WHAT YOU HAVE TO DO:
Copy out all of the material below, keeping every line the same as it appears.

DATA SHOWN:

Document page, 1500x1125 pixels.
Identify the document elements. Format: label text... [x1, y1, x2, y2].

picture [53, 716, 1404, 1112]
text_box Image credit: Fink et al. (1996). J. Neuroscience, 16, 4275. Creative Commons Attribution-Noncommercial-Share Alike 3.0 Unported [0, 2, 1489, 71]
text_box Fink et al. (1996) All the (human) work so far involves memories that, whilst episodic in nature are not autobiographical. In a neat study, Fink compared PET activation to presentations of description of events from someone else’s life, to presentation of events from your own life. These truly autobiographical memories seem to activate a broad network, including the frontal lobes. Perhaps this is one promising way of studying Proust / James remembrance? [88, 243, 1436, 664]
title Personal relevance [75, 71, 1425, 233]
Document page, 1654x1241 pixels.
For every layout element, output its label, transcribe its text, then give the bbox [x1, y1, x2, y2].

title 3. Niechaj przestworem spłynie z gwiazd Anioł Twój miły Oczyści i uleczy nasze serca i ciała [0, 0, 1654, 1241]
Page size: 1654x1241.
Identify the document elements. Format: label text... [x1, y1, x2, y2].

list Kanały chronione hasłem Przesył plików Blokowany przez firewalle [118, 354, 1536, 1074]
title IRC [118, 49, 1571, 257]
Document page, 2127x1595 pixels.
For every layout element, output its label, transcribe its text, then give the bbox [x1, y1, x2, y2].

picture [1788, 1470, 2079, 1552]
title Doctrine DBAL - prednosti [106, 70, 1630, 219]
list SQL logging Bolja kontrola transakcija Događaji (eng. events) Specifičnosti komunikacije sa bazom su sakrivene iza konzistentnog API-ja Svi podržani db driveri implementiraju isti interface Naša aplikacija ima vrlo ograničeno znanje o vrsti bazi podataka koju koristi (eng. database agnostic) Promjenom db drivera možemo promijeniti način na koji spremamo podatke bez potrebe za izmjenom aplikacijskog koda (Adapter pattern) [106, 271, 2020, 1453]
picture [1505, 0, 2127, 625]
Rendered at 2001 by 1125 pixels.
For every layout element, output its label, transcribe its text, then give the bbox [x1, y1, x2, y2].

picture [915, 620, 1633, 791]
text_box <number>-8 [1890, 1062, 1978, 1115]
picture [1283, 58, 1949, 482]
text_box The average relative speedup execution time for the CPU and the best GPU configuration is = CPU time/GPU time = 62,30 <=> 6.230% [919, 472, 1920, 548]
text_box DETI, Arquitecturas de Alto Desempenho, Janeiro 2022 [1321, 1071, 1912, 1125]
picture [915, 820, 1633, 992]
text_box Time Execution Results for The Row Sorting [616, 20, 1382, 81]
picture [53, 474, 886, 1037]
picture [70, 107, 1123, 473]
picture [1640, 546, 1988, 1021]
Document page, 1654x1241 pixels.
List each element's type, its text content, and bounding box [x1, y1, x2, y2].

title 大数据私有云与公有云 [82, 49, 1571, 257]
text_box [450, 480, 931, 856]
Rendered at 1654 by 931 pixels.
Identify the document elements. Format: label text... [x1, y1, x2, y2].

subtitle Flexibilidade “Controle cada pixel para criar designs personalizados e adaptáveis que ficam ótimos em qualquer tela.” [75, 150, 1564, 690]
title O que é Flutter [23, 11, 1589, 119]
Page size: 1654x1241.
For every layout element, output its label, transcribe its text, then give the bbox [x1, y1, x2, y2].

FINAL ANSWER:
Document page, 1500x1125 pixels.
Identify the document elements. Format: label text... [x1, y1, x2, y2].

picture [53, 716, 1404, 1112]
text_box Image credit: Fink et al. (1996). J. Neuroscience, 16, 4275. Creative Commons Attribution-Noncommercial-Share Alike 3.0 Unported [0, 2, 1489, 71]
text_box Fink et al. (1996) All the (human) work so far involves memories that, whilst episodic in nature are not autobiographical. In a neat study, Fink compared PET activation to presentations of description of events from someone else’s life, to presentation of events from your own life. These truly autobiographical memories seem to activate a broad network, including the frontal lobes. Perhaps this is one promising way of studying Proust / James remembrance? [88, 243, 1436, 664]
title Personal relevance [75, 71, 1425, 233]
Document page, 1654x1241 pixels.
For every layout element, output its label, transcribe its text, then give the bbox [x1, y1, x2, y2].

title 3. Niechaj przestworem spłynie z gwiazd Anioł Twój miły Oczyści i uleczy nasze serca i ciała [0, 0, 1654, 1241]
Page size: 1654x1241.
Identify the document elements. Format: label text... [x1, y1, x2, y2].

list Kanały chronione hasłem Przesył plików Blokowany przez firewalle [118, 354, 1536, 1074]
title IRC [118, 49, 1571, 257]
Document page, 2127x1595 pixels.
For every layout element, output its label, transcribe its text, then give the bbox [x1, y1, x2, y2].

picture [1788, 1470, 2079, 1552]
title Doctrine DBAL - prednosti [106, 70, 1630, 219]
list SQL logging Bolja kontrola transakcija Događaji (eng. events) Specifičnosti komunikacije sa bazom su sakrivene iza konzistentnog API-ja Svi podržani db driveri implementiraju isti interface Naša aplikacija ima vrlo ograničeno znanje o vrsti bazi podataka koju koristi (eng. database agnostic) Promjenom db drivera možemo promijeniti način na koji spremamo podatke bez potrebe za izmjenom aplikacijskog koda (Adapter pattern) [106, 271, 2020, 1453]
picture [1505, 0, 2127, 625]
Rendered at 2001 by 1125 pixels.
For every layout element, output its label, transcribe its text, then give the bbox [x1, y1, x2, y2].

picture [915, 620, 1633, 791]
text_box <number>-8 [1890, 1062, 1978, 1115]
picture [1283, 58, 1949, 482]
text_box The average relative speedup execution time for the CPU and the best GPU configuration is = CPU time/GPU time = 62,30 <=> 6.230% [919, 472, 1920, 548]
text_box DETI, Arquitecturas de Alto Desempenho, Janeiro 2022 [1321, 1071, 1912, 1125]
picture [915, 820, 1633, 992]
text_box Time Execution Results for The Row Sorting [616, 20, 1382, 81]
picture [53, 474, 886, 1037]
picture [70, 107, 1123, 473]
picture [1640, 546, 1988, 1021]
Document page, 1654x1241 pixels.
List each element's type, its text content, and bounding box [x1, y1, x2, y2].

title 大数据私有云与公有云 [82, 49, 1571, 257]
text_box [450, 480, 931, 856]
Rendered at 1654 by 931 pixels.
Identify the document elements. Format: label text... [x1, y1, x2, y2].

subtitle Flexibilidade “Controle cada pixel para criar designs personalizados e adaptáveis que ficam ótimos em qualquer tela.” [75, 150, 1564, 690]
title O que é Flutter [23, 11, 1589, 119]
Page size: 1654x1241.
For every layout element, output its label, transcribe its text, then give the bbox [x1, y1, x2, y2].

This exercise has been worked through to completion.